* _Excerpted passage_
# • swell.gr • Audi RS4 M&K Full Detail •



## Swell.gr (May 7, 2008)

These days at Swell Detail Store, we had the joy of working on a very special car.










The owner of this Audi RS4 handed the car to us, asking us to do our best to restore it to its former glory.


















Despite the happiness of working on this powerful beast, we also got to work with some products by Mitchell & King!










The first task on this car was taking care of the interior.
The plastic surfaces and the rubber parts were cleaned using apc and a variety of brushes and then they were nourished using Treat Interior Dressing by M&K, which dried instantly and made them look brand new without leaving any greasy residue.










The leather surfaces were also cleaned and then fed with Nourish Leather Rejuvenator, which made them softer and gave that proper matte finish.
The carpets were also washed using an extraction vac and apc.































































After tackling the interior, it was time to work on the exterior of the car.
Although the owner informed us that the wheels will soon be replaced, we could let them spoil the presentation of our work and the finished looks of this car.



















As usual, we started with BH Clay which managed to shift a lot of contaminants from the painted surfaces.










And right after claying, it was time for the necessary measurements using the PTG.

* _Data provided_
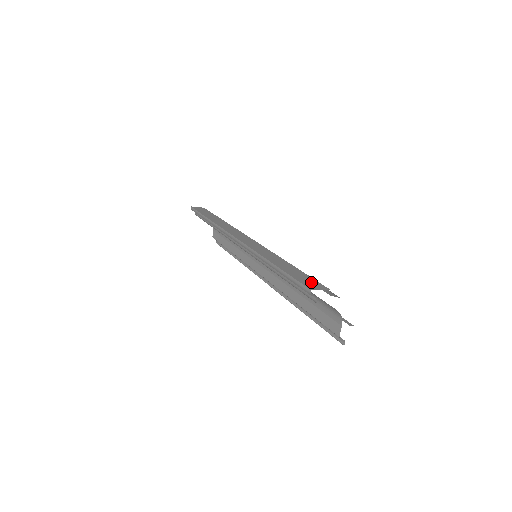
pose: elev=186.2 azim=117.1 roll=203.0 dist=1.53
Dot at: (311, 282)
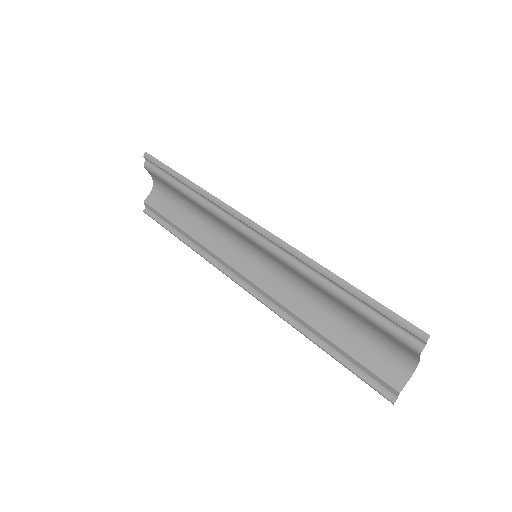
Dot at: occluded
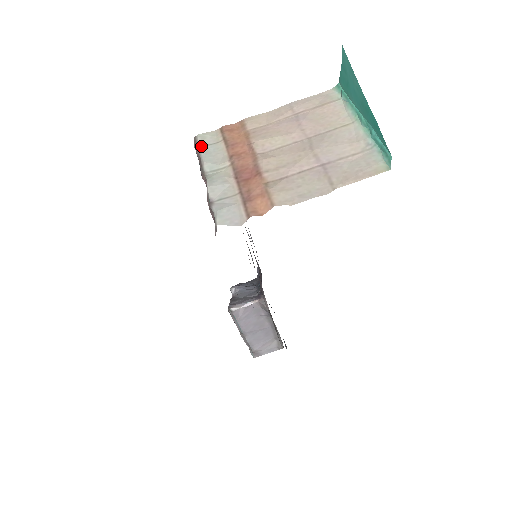
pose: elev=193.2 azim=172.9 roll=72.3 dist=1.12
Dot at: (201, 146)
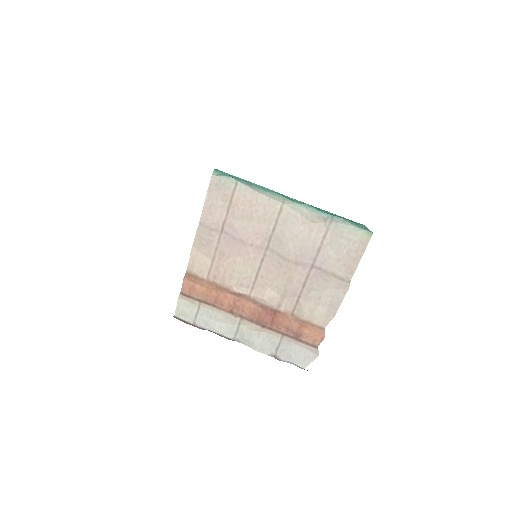
Dot at: (194, 322)
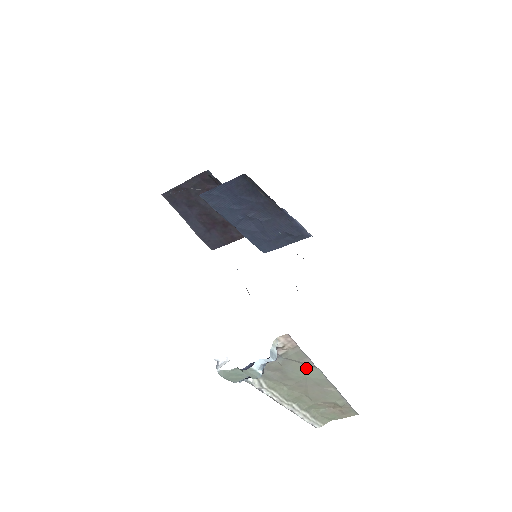
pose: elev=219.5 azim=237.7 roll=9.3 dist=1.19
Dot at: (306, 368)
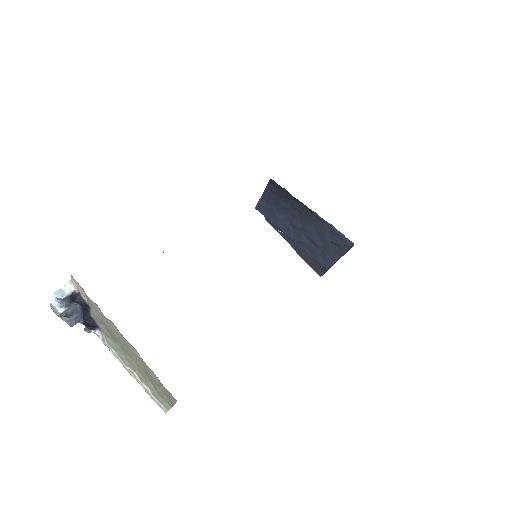
Dot at: (108, 321)
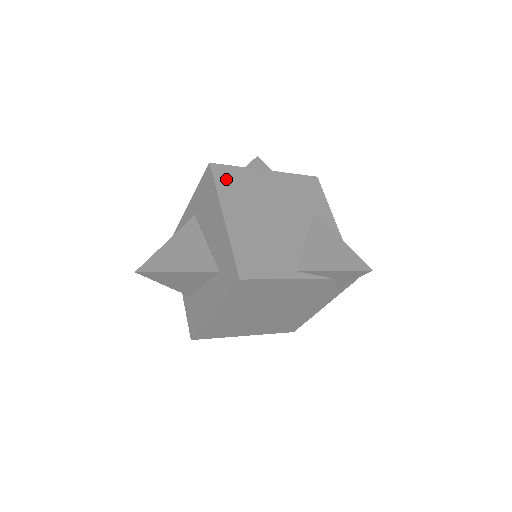
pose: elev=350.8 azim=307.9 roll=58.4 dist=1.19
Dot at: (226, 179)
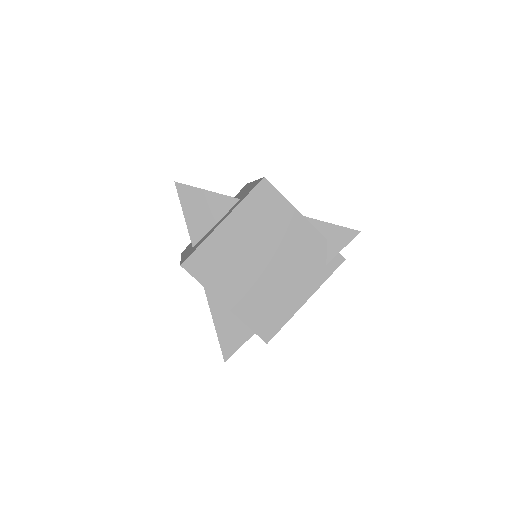
Dot at: occluded
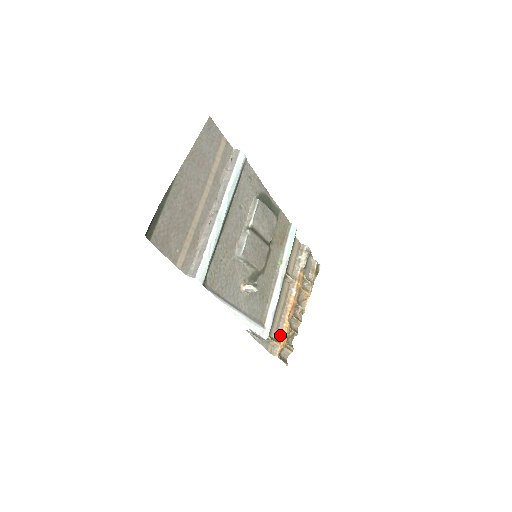
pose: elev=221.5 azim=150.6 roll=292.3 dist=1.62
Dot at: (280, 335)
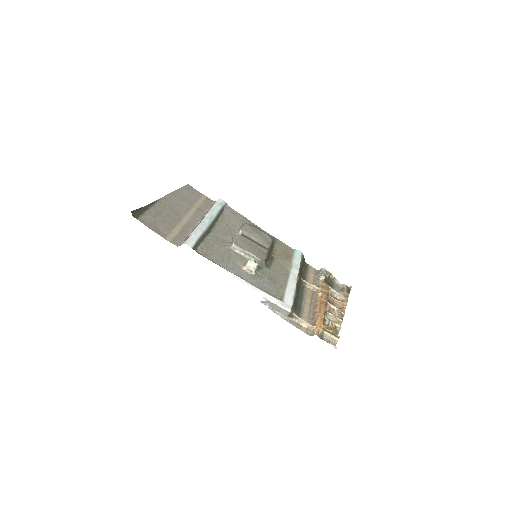
Dot at: (314, 321)
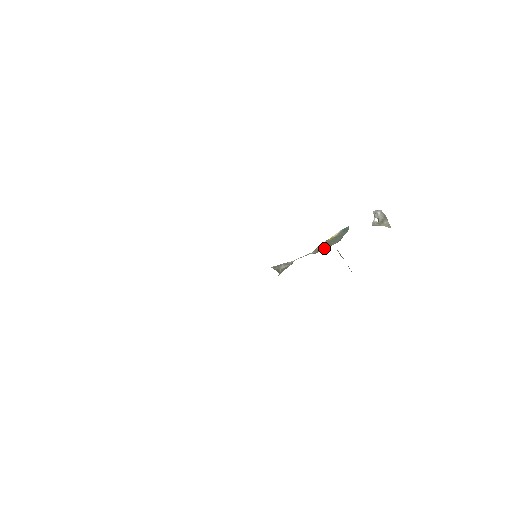
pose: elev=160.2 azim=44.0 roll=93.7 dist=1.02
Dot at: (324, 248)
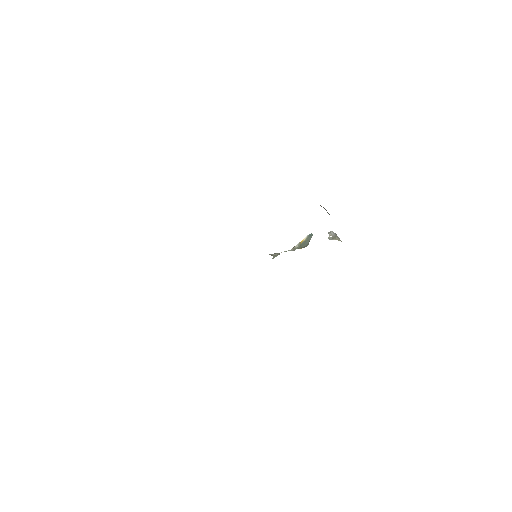
Dot at: (298, 248)
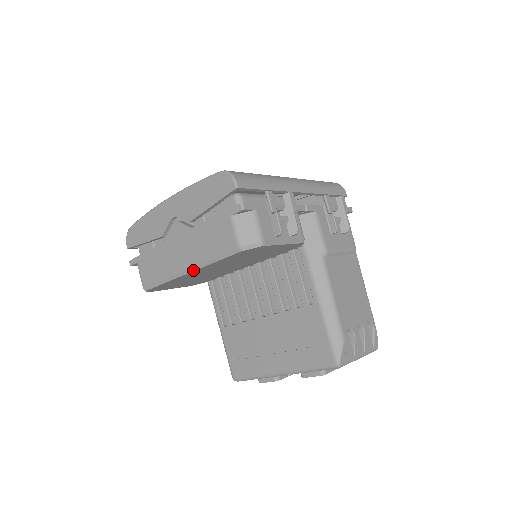
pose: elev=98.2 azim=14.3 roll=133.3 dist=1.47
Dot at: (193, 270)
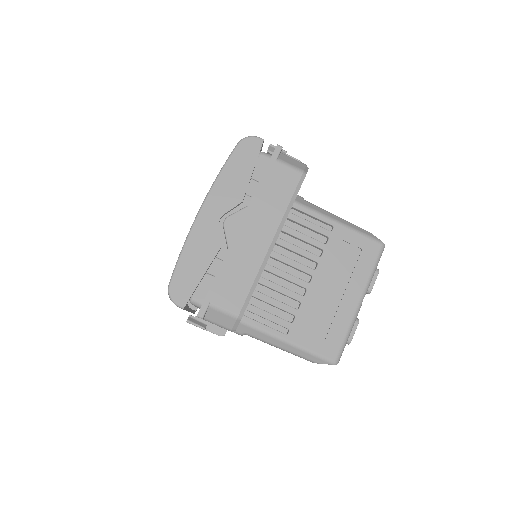
Dot at: (278, 235)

* _Tasks and exercises_
**a)** Based on the Audi RS4 detailing post, state whether each statement below agrees with it. Answer yes or no for each, and quote the deciding words.
(i) The carpets were washed with an extraction vac and apc.
(ii) Treat Interior Dressing left a greasy residue on the plastic and rubber parts.
(iii) The leather surfaces were given a glossy finish.
**b)** Answer these questions from the Audi RS4 detailing post:
(i) Which product was used to feed the leather surfaces?
(ii) What was used first on the painted surfaces of the exterior?
(iii) What was used for the measurements taken right after claying?

* _Solutions to the exercise_
**a)**
(i) Yes: "The carpets were also washed using an extraction vac and apc."
(ii) No: "which dried instantly and made them look brand new without leaving any greasy residue."
(iii) No: "which made them softer and gave that proper matte finish."

**b)**
(i) Nourish Leather Rejuvenator
(ii) BH Clay
(iii) The PTG